Data records
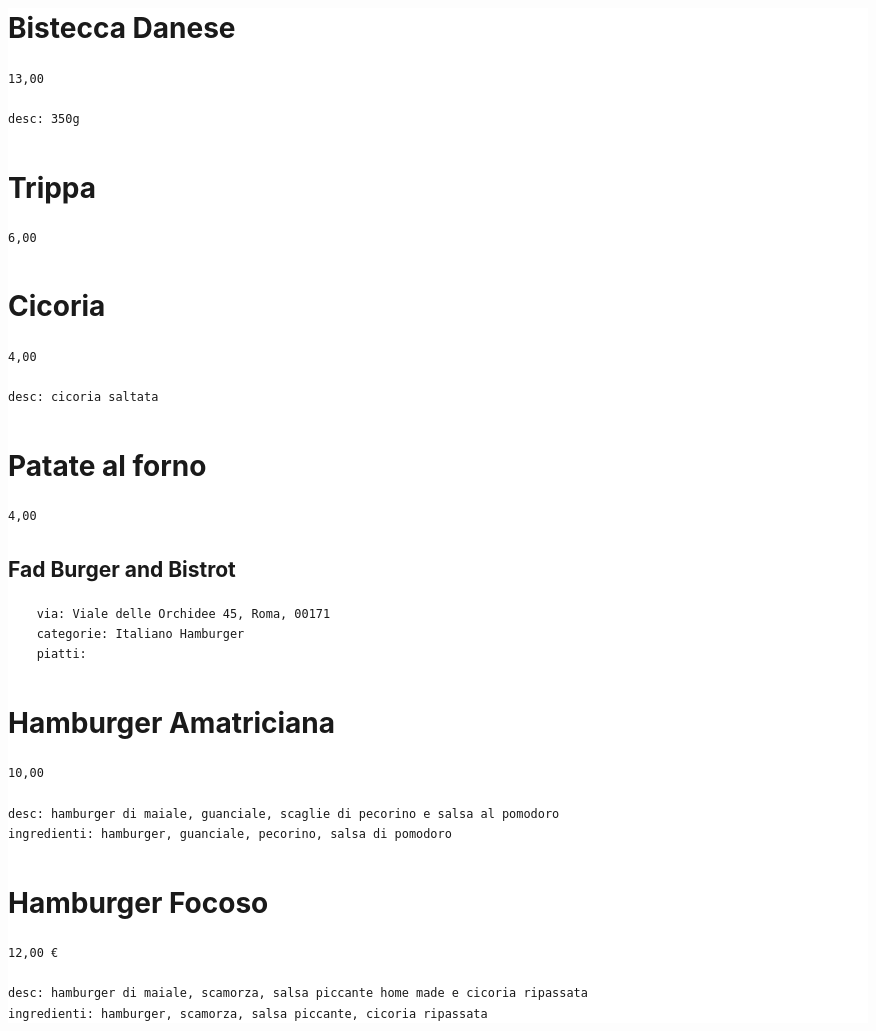 # Bistecca Danese
    13,00

    desc: 350g

# Trippa
    6,00

# Cicoria
    4,00

    desc: cicoria saltata

# Patate al forno
    4,00



## Fad Burger and Bistrot
        via: Viale delle Orchidee 45, Roma, 00171
        categorie: Italiano Hamburger
        piatti:

# Hamburger Amatriciana
    10,00

    desc: hamburger di maiale, guanciale, scaglie di pecorino e salsa al pomodoro
    ingredienti: hamburger, guanciale, pecorino, salsa di pomodoro

# Hamburger Focoso
    12,00 €

    desc: hamburger di maiale, scamorza, salsa piccante home made e cicoria ripassata
    ingredienti: hamburger, scamorza, salsa piccante, cicoria ripassata
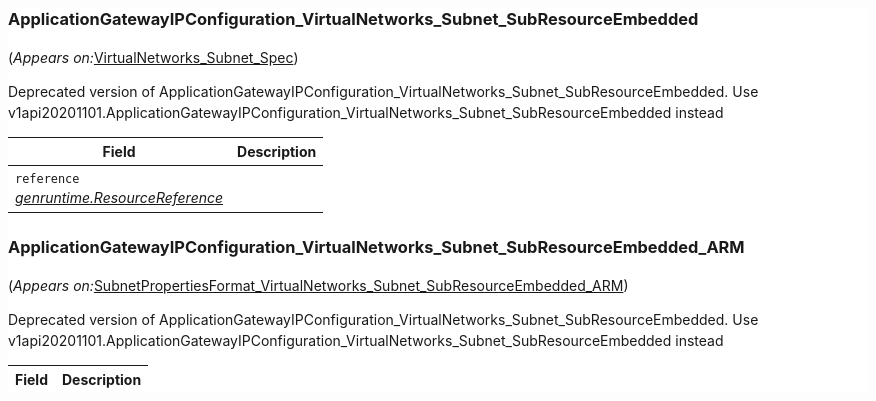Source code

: </em>
</td>
<td>
</td>
</tr>
</tbody>
</table>
<h3 id="network.azure.com/v1beta20201101.ApplicationGatewayIPConfiguration_VirtualNetworks_Subnet_SubResourceEmbedded">ApplicationGatewayIPConfiguration_VirtualNetworks_Subnet_SubResourceEmbedded
</h3>
<p>
(<em>Appears on:</em><a href="#network.azure.com/v1beta20201101.VirtualNetworks_Subnet_Spec">VirtualNetworks_Subnet_Spec</a>)
</p>
<div>
<p>Deprecated version of ApplicationGatewayIPConfiguration_VirtualNetworks_Subnet_SubResourceEmbedded. Use v1api20201101.ApplicationGatewayIPConfiguration_VirtualNetworks_Subnet_SubResourceEmbedded instead</p>
</div>
<table>
<thead>
<tr>
<th>Field</th>
<th>Description</th>
</tr>
</thead>
<tbody>
<tr>
<td>
<code>reference</code><br/>
<em>
<a href="https://pkg.go.dev/github.com/Azure/azure-service-operator/v2/pkg/genruntime#ResourceReference">
genruntime.ResourceReference
</a>
</em>
</td>
<td>
</td>
</tr>
</tbody>
</table>
<h3 id="network.azure.com/v1beta20201101.ApplicationGatewayIPConfiguration_VirtualNetworks_Subnet_SubResourceEmbedded_ARM">ApplicationGatewayIPConfiguration_VirtualNetworks_Subnet_SubResourceEmbedded_ARM
</h3>
<p>
(<em>Appears on:</em><a href="#network.azure.com/v1beta20201101.SubnetPropertiesFormat_VirtualNetworks_Subnet_SubResourceEmbedded_ARM">SubnetPropertiesFormat_VirtualNetworks_Subnet_SubResourceEmbedded_ARM</a>)
</p>
<div>
<p>Deprecated version of ApplicationGatewayIPConfiguration_VirtualNetworks_Subnet_SubResourceEmbedded. Use v1api20201101.ApplicationGatewayIPConfiguration_VirtualNetworks_Subnet_SubResourceEmbedded instead</p>
</div>
<table>
<thead>
<tr>
<th>Field</th>
<th>Description</th>
</tr>
</thead>
<tbody>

Exercise objective
Filter the entries above and copy only the lines that hold "piccante".

Output for this task
    desc: hamburger di maiale, scamorza, salsa piccante home made e cicoria ripassata
    ingredienti: hamburger, scamorza, salsa piccante, cicoria ripassata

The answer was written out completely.